Pyspawner will create a veth interface that may be used to route traffic from the child to the Internet via network address translation (NAT). You must write the iptables rules yourself! pyspawner does not invoke iptables! The intent is for you to set up iptables rules once, and then reuse the same rules for every clone.
One iptables rule to route network traffic from a child process to the Internet:
iptables -t nat -a POSTROUTING -s [child_ipv4_address] -j SNAT --to-source=[our IP address]
You should also firewall the traffic to secure the rest of your network from sandboxed processes. See
tests/setup-sandbox.sh
for a minimal set of iptables rules.We do not yet support IPv6, because Kubernetes support is shaky. Follow https://github.com/kubernetes/kubernetes/issues/62822.
Here’s how networking works. When cloning, the child process gets a new, anonymous network namespace. pyspawner creates a veth pair, and it passes the “child” veth interface to the child process. The child process brings up its network interface and can only see the public Internet.

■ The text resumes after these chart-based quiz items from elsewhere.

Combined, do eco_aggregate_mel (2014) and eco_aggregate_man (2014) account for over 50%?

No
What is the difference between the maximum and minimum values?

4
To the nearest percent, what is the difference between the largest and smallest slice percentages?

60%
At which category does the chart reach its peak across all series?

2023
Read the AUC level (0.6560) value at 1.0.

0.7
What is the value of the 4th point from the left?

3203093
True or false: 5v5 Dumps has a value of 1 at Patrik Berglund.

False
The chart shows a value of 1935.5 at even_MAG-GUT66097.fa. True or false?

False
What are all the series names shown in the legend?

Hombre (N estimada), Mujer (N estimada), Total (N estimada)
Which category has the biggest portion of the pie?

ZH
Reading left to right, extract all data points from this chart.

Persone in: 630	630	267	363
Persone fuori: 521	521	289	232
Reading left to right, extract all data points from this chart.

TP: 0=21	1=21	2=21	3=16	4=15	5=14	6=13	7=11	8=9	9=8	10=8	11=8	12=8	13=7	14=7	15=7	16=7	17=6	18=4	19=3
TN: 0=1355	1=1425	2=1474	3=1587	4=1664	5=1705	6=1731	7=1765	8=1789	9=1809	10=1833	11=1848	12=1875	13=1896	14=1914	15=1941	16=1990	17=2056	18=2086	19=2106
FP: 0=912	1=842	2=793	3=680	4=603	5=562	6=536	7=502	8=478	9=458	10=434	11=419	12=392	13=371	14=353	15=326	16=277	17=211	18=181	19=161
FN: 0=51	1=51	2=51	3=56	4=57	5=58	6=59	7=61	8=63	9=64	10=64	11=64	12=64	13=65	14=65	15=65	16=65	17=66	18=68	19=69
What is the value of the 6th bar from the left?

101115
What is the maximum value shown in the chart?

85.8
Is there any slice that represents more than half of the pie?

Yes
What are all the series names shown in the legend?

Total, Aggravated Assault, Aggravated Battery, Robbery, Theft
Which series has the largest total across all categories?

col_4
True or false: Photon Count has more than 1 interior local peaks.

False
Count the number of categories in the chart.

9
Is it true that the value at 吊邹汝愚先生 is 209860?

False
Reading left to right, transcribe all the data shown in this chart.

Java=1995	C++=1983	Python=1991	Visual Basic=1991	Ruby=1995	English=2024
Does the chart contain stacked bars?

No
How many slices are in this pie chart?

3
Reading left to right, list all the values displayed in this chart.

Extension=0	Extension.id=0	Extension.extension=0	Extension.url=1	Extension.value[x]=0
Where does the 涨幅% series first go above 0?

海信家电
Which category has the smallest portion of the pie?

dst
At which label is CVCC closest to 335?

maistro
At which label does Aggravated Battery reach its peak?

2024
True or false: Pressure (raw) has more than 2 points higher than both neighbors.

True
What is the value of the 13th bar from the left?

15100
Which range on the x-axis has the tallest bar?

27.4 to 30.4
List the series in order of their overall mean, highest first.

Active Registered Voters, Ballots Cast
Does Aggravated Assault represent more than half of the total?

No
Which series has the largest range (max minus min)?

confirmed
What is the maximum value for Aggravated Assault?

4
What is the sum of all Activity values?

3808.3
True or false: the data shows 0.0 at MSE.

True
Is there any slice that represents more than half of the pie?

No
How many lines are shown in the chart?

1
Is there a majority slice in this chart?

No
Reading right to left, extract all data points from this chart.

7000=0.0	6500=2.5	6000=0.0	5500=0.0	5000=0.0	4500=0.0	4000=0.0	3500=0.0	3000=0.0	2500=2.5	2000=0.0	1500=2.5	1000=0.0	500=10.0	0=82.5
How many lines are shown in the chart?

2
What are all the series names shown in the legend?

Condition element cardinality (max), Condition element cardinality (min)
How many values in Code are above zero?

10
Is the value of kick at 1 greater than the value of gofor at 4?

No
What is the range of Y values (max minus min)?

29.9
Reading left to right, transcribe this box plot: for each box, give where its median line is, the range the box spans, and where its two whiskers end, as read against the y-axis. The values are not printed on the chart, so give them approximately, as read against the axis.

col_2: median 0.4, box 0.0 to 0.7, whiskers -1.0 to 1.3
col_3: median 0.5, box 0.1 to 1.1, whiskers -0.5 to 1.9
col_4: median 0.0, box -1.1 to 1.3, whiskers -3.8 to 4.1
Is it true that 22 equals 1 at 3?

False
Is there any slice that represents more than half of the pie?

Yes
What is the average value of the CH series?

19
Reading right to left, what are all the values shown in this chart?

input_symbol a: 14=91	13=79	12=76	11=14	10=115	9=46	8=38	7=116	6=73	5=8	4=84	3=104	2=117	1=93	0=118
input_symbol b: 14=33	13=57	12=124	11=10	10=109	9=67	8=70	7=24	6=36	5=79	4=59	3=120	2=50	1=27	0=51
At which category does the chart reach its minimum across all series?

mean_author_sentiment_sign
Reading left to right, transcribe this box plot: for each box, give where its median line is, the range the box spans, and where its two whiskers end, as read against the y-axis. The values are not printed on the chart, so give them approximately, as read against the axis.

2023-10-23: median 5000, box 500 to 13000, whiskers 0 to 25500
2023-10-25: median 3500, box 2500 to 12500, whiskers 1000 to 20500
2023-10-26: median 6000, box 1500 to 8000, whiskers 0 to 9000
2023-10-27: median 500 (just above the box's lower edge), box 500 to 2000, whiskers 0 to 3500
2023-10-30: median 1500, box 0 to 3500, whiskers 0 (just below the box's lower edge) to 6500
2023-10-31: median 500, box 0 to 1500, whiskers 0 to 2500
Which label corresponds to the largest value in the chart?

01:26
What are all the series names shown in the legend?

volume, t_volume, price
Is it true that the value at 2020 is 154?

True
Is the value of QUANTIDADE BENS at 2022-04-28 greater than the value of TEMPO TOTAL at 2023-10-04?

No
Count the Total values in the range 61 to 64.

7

After the child dies, the Linux kernel will delete the network interface. (There’s a bit of a race here: the interface may exist a few milliseconds after the child dies. Pyspawner will explicitly ensure the interface is deleted before creating it.)
Beware if running multiple children at once that all access the Internet. Each must have a unique interface name and IP addresses.
The default values match those in tests/setup-sandbox.sh. Don’t edit one without editing the other.
-
child_ipv4_address
: str = '192.168.123.2'¶ IPv4 address of the child.
The kernel will maintain iptables rules to route from this IP address to the public Internet.
This must be in the same /24 network block as kernel_ipv4_address.
-
child_veth_name
: str = 'veth-pyspawn-c'¶ Name of veth interface run by the child.
Maximum length is 15 characters. Any longer gives NetlinkError 34.
This name must not conflict with any other network device in the kernel’s container. (The kernel creates this device before sending it into the child’s network namespace.)
-
kernel_ipv4_address
: str = '192.168.123.1'¶ IPv4 address of the kernel.
This must not conflict with any other IP address in the kernel’s container.
This should be a private address. Be sure it doesn’t conflict with your network’s addresses. Kubernetes uses 10.0.0.0/8; Docker uses 172.16.0.0/12. The hard-coded “192.168.123/24” should be safe for Docker and Kubernetes.
The child will use this address as its default gateway.
-
kernel_veth_name
: str = 'veth-pyspawn'¶ Name of veth interface run by the kernel.
Maximum length is 15 characters. Any longer gives NetlinkError 34.
This name must not conflict with any other network device in the kernel’s container.
-
-
class
pyspawner.
SandboxConfig
(chroot_dir: Union[pathlib.Path, NoneType] = None, network: Union[pyspawner.sandbox.NetworkConfig, NoneType] = None, skip_sandbox_except: FrozenSet[str] = <factory>)¶ -
chroot_dir
: Optional[pathlib.Path] = None¶ Setting for “chroot” security layer.
If chroot_dir is set, it must point to a directory on the filesystem. Remember that we call setuid() to an extreme UID (>65535) by default: that means the child will only be able to read files that are world-readable (i.e., “chmod o+r”).
(TODO chroot_dir should use pivot_root, for security. When Kubernetes lets us modify our mount namespace in an unprivileged container, switch to pivot_root.)
-
network
: Optional[pyspawner.sandbox.NetworkConfig] = None¶ If set, network configuration so child processes can access the Internet.
If None, child processes have no network interfaces.
-
skip_sandbox_except
: FrozenSet[str]¶ Security layers to enable in child processes. (DO NOT USE IN PRODUCTION.)
MUST BE EXACTLY frozenset(). Other values are only for unit tests. See protocol.SpawnChild for details.
By default, child processes are sandboxed: user code should not be able to access the rest of the system. (In particular, it should not be able to access parent-process state; influence parent-process behavior in any way but its stdout, stderr and exit code; or communicate with any internal services.)
Our layers of sandbox security overlap: for instance: we (a) restrict the user code to run as non-root _and_ (b) disallow root from escaping its chroot. We can’t test layer (b) unless we disable layer (a); and that’s what this feature is for.
By default, all sandbox features are enabled. To enable only a subset, set skip_sandbox_except to a frozenset() with one or more of the following strings:
“drop_capabilities”: limit root’s capabilities
“setuid”: become an anonymous, non-root user
“no_new_privs”: prevent setuid-root programs from gaining capabilities
“seccomp”: filter system calls
-